▶ **Document segment**:
============================================================

So I was on the phone with my friend Joe Posnanski today, and we were talking about how the Home Run Derby the night before the All-Star Game is now way more popular than the All-Star Game itself.

Joe and the great Michael Schur take it upon themselves to fix the All-Star Game in an upcoming episode of The Poscast, a podcast you should most definitely listen to if you want to listen to two of America’s smartest and funniest people talk about baseball and peanut butter & jelly sandwiches, sometimes in that order.

Anyway, in the 10 seconds that it took Joe to explain how he and Mike fixed the All-Star Game — you’ll have to listen to the podcast to find out — I figured out how to fix the Pro Bowl.

Look, nobody cares about the Pro Bowl. NFL players care about MAKING the Pro Bowl — it’s a huge honor, and most players have Pro Bowl bonuses written into their contracts. But nobody cares about the game itself. Players come up with random injuries to get out of playing (“Tom Brady announced today that he will miss the Pro Bowl with a Grade 3 paper cut”). Coaches treat it like a charity flag-football game (except for Bill Belichick, of course — read down to the Tony Gonzalez story). TV ratings have declined for six years in a row. The game still gets decent ratings, but anybody who watches the Pro Bowl all the way to the end is by definition way too interested in football. Or has money on the game, which is its own problem.

============================================================

▶ **Given exercise 1**:
According to the Pro Bowl piece, why do NFL players care about making the Pro Bowl? Answer in one to three sentences.
▶ **Given exercise 2**:
Pick up the Pro Bowl piece after its final sentence and keep writing.
The records were taken from a separate source, unrelated to the text.

▶ **Excerpted records**:
============================================================

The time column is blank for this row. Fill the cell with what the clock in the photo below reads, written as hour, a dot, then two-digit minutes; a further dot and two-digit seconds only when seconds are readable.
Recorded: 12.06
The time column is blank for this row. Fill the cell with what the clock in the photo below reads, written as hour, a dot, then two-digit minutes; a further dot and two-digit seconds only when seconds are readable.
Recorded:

============================================================

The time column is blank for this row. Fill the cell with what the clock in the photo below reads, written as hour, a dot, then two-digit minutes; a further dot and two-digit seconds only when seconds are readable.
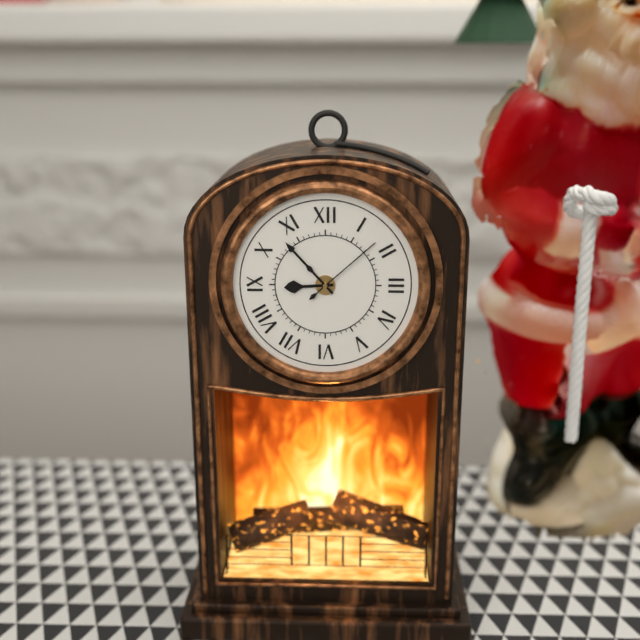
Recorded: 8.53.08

============================================================

▶ **Final answer 1**:
NFL players care about making the Pro Bowl because selection is a huge honor. Most players also have Pro Bowl bonuses written into their contracts.

▶ **Final answer 2**:
They have started a skills competition before the Pro Bowl, maybe in hopes of getting some of the shine of the Home Run Derby or the NBA’s dunk contest. But the Skills Showdown features stuff like a dodgeball game and a relay race. Nobody cares about those, either. And the NFL has the perfect skills competition sitting right in front of them.

Here’s how to fix the Pro Bowl:

Turn it into Punt, Pass and Kick.

You’ve seen Punt, Pass and Kick. They’ve been doing it since 1961 as a showcase for young people to show off their football skills. It couldn’t be simpler: You punt, you pass, you kick, they add up the distances, the highest score wins. Sometimes they’ll do it at halftime of an NFL game, and often it’s better than the game. It’s so cool to see some 60-pound third-grader fire a spiral halfway down the field. It’s also a great illustration of how kids get their growth spurts at different times, as you know if you’ve seen Andy Reid doing Punt, Pass and Kick at 13.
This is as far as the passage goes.